Should classrooms be papered with bright visuals demanding the attention of the children as our administrators encourage?  It certainly looks charming, but is it conducive to children paying attention well enough to learn?  Instead, should classroom walls be painted in soothing colours only occasionally punctuated with a helpful poster?  Should there be plenty of study carrels or nooks where students can wrestle with ideas?  Should the group work area be strategically placed so the gentle murmur of discussion doesn’t disturb the other scholars?  Should a primary goal be to teach children consideration of each other’s learning environments?  Should we teach our children how to pay attention?

In some homes all the kids do homework at the dining room table.  For some children that works, especially if a parent is available to keep everyone on task.  It doesn’t work for all.  Figure out what works and put that in place. Many students complain homework takes too long.  When I asked questions, I realised many were texting, chatting on line, receiving phone calls on their cells, listening to music and being interrupted by younger siblings and sometimes parents – all while they were ostensibly doing homework.  None of this was conducive to any but the most mindless and useless of homework.  As I don’t assign that kind of homework, I was not surprised they were taking so long to get it done.

What about students with learning disabilities?  We sometimes think that accommodations mean letting them learn less.  Would they do better if we first worked to improve their ability to pay attention?  They could start with one minute and keep adding as they succeeded.  We could also work to improve their areas of weakness. If the brain changes naturally in response to attentive learning followed by practice, what couldn’t we do for our students who learn differently?

To sum up, a student begins to learn when he is paying attention.  The initial learning is mapping in the brain.  That mapping is not sufficient; practice is needed to ensure the mapping remains. It is like walking through a field; it takes a lot of walking over the same line before there is a trail that will last a month, more to last a year and so on.

How to do mapping and reinforcement is another story, but it is a normal part of a teacher’s repertoire. Reconsider the organisation of your classroom and the structure of the day, but the actual techniques are at most teachers’ fingertips.  It may be necessary to stand back while your students wrestle with their understanding of a concept but you will be rewarded with triumphant smiles as they eventually master it. While your administrator talks brain-based education, you will actually walk it.

Bibliography

Gardner, H. (1983). Frames of Mind.

LeDoux, J. (2002). Synaptic Self; how our brains become who we are. London, England, Penguin Group.
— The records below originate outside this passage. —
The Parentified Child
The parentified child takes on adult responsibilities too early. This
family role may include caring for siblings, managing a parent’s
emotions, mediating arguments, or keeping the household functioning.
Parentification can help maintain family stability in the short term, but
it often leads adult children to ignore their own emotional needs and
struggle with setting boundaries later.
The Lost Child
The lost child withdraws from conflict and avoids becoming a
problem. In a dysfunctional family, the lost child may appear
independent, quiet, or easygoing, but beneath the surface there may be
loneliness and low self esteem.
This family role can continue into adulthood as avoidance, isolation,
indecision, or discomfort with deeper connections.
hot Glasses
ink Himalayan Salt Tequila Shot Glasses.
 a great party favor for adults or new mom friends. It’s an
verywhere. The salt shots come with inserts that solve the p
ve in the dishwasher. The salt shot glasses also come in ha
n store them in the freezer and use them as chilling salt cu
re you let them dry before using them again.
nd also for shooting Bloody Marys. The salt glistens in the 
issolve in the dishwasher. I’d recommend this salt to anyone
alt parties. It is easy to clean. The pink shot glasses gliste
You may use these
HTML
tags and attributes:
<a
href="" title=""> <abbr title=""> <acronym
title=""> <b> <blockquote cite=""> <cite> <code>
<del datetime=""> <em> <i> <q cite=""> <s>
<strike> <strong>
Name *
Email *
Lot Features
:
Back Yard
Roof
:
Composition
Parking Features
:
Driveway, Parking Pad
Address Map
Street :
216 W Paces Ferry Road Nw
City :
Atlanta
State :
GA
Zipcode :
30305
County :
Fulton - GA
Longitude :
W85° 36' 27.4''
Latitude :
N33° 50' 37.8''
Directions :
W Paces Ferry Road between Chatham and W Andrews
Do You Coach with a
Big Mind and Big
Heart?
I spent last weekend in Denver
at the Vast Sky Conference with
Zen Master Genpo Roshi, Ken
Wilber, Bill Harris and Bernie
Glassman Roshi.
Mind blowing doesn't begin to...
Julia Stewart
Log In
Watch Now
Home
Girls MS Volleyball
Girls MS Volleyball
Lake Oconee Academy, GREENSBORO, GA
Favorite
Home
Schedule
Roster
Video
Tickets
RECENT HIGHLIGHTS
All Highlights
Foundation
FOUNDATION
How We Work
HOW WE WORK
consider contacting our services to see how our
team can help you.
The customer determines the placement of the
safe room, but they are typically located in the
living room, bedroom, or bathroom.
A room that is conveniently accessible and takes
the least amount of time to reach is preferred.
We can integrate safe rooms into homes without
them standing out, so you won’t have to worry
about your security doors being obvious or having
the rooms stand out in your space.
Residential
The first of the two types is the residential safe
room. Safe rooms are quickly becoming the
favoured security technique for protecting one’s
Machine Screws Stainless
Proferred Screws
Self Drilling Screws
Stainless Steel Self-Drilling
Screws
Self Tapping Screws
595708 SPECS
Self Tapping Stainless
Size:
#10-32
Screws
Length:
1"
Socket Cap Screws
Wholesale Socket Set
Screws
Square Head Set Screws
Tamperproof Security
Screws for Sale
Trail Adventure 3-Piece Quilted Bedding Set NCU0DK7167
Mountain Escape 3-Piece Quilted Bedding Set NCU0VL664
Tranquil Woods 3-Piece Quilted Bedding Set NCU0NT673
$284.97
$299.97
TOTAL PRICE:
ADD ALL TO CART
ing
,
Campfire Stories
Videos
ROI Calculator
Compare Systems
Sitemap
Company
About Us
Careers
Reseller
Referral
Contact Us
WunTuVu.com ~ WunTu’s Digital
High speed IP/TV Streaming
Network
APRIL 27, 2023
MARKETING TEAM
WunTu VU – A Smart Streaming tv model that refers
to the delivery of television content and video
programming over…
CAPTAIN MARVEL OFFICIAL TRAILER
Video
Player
Schwartz, J. M., Begley, Sharon (2002). The Mind & the Brain: Neuropasticity and the Power of Mental Force. New York, HarperCollins

Vygotsky, L. (1934/1986). Thought and Language. Cambridge Massachusetts, London  England., MIT Press.

Walsh, S. J. (2010). Recognition Memory: Brain-Behaviour Relations from 0 to 3. Human Behaviour, Learning and the Developing Brain: Typical Development. D. F. Coch, Kurt W.; Dawson, Geraldine.